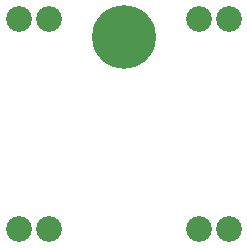
<source format=gbs>
G04 #@! TF.FileFunction,Soldermask,Bot*
%FSLAX46Y46*%
G04 Gerber Fmt 4.6, Leading zero omitted, Abs format (unit mm)*
G04 Created by KiCad (PCBNEW 4.0.7) date 09/26/17 00:03:47*
%MOMM*%
%LPD*%
G01*
G04 APERTURE LIST*
%ADD10C,0.100000*%
%ADD11C,5.400000*%
%ADD12C,2.178000*%
G04 APERTURE END LIST*
D10*
D11*
X135890000Y-67564000D03*
D12*
X127000000Y-66040000D03*
X129540000Y-66040000D03*
X142240000Y-66040000D03*
X144780000Y-66040000D03*
X127000000Y-83820000D03*
X129540000Y-83820000D03*
X142240000Y-83820000D03*
X144780000Y-83820000D03*
M02*

</source>
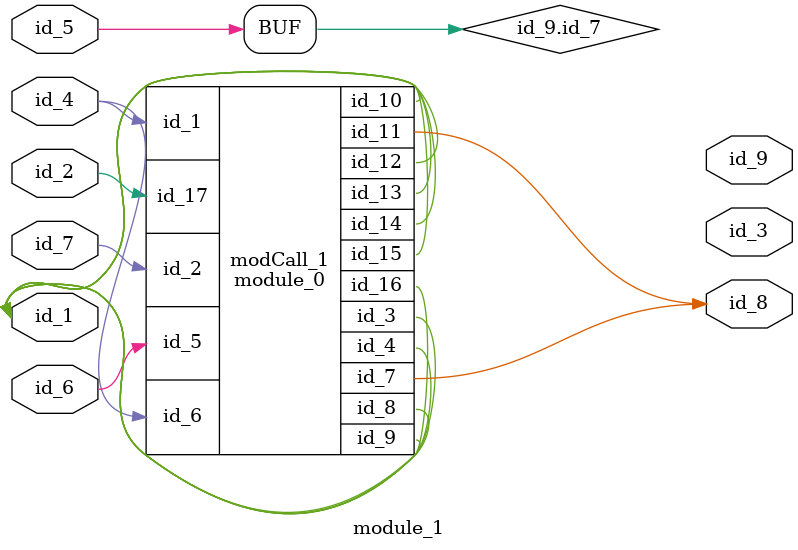
<source format=v>
module module_0 (
    id_1,
    id_2,
    id_3,
    id_4,
    id_5,
    id_6,
    id_7,
    id_8,
    id_9,
    id_10,
    id_11,
    id_12,
    id_13,
    id_14,
    id_15,
    id_16,
    id_17
);
  input wire id_17;
  output wire id_16;
  inout wire id_15;
  output wire id_14;
  inout wire id_13;
  output wire id_12;
  output wire id_11;
  inout wire id_10;
  output wire id_9;
  inout wire id_8;
  output wire id_7;
  input wire id_6;
  input wire id_5;
  inout wire id_4;
  output wire id_3;
  input wire id_2;
  input wire id_1;
  wire id_18 = id_2[1];
endmodule
module module_1 (
    id_1,
    id_2,
    id_3,
    id_4,
    id_5,
    id_6,
    id_7,
    id_8,
    id_9
);
  output wire id_9;
  output wire id_8;
  inout wire id_7;
  input wire id_6;
  inout wire id_5;
  input wire id_4;
  output wire id_3;
  input wire id_2;
  inout wire id_1;
  initial begin : LABEL_0
    id_9.id_7 = id_5;
  end
  module_0 modCall_1 (
      id_4,
      id_7,
      id_1,
      id_1,
      id_6,
      id_4,
      id_8,
      id_1,
      id_1,
      id_1,
      id_8,
      id_1,
      id_1,
      id_1,
      id_1,
      id_1,
      id_2
  );
  assign id_7[1] = id_4;
endmodule

</source>
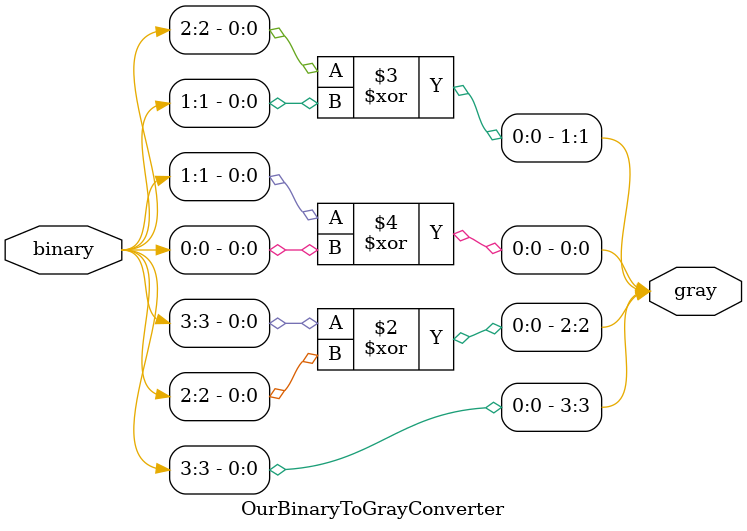
<source format=v>
module OurBinaryToGrayConverter(
input [3:0] binary, 
output reg [3:0] gray
);

    always @(*) begin
	 
        gray[3] = binary[3];  // error in gray[0] changed 0 to 3         
        gray[2] = binary[3] ^ binary[2];
        gray[1] = binary[2] ^ binary[1];
        gray[0] = binary[1] ^ binary[0];
		  
		  end
endmodule
</source>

WHAT IS NEEDED:
Return all the records above exactly, pictures omitted.

REPLY:
<source format=gbs>
G04 #@! TF.FileFunction,Soldermask,Bot*
%FSLAX46Y46*%
G04 Gerber Fmt 4.6, Leading zero omitted, Abs format (unit mm)*
G04 Created by KiCad (PCBNEW 4.0.7) date 09/26/17 00:03:47*
%MOMM*%
%LPD*%
G01*
G04 APERTURE LIST*
%ADD10C,0.100000*%
%ADD11C,5.400000*%
%ADD12C,2.178000*%
G04 APERTURE END LIST*
D10*
D11*
X135890000Y-67564000D03*
D12*
X127000000Y-66040000D03*
X129540000Y-66040000D03*
X142240000Y-66040000D03*
X144780000Y-66040000D03*
X127000000Y-83820000D03*
X129540000Y-83820000D03*
X142240000Y-83820000D03*
X144780000Y-83820000D03*
M02*

</source>
<source format=v>
module module_0 (
    id_1,
    id_2,
    id_3,
    id_4,
    id_5,
    id_6,
    id_7,
    id_8,
    id_9,
    id_10,
    id_11,
    id_12,
    id_13,
    id_14,
    id_15,
    id_16,
    id_17
);
  input wire id_17;
  output wire id_16;
  inout wire id_15;
  output wire id_14;
  inout wire id_13;
  output wire id_12;
  output wire id_11;
  inout wire id_10;
  output wire id_9;
  inout wire id_8;
  output wire id_7;
  input wire id_6;
  input wire id_5;
  inout wire id_4;
  output wire id_3;
  input wire id_2;
  input wire id_1;
  wire id_18 = id_2[1];
endmodule
module module_1 (
    id_1,
    id_2,
    id_3,
    id_4,
    id_5,
    id_6,
    id_7,
    id_8,
    id_9
);
  output wire id_9;
  output wire id_8;
  inout wire id_7;
  input wire id_6;
  inout wire id_5;
  input wire id_4;
  output wire id_3;
  input wire id_2;
  inout wire id_1;
  initial begin : LABEL_0
    id_9.id_7 = id_5;
  end
  module_0 modCall_1 (
      id_4,
      id_7,
      id_1,
      id_1,
      id_6,
      id_4,
      id_8,
      id_1,
      id_1,
      id_1,
      id_8,
      id_1,
      id_1,
      id_1,
      id_1,
      id_1,
      id_2
  );
  assign id_7[1] = id_4;
endmodule

</source>
<source format=v>
module OurBinaryToGrayConverter(
input [3:0] binary, 
output reg [3:0] gray
);

    always @(*) begin
	 
        gray[3] = binary[3];  // error in gray[0] changed 0 to 3         
        gray[2] = binary[3] ^ binary[2];
        gray[1] = binary[2] ^ binary[1];
        gray[0] = binary[1] ^ binary[0];
		  
		  end
endmodule
</source>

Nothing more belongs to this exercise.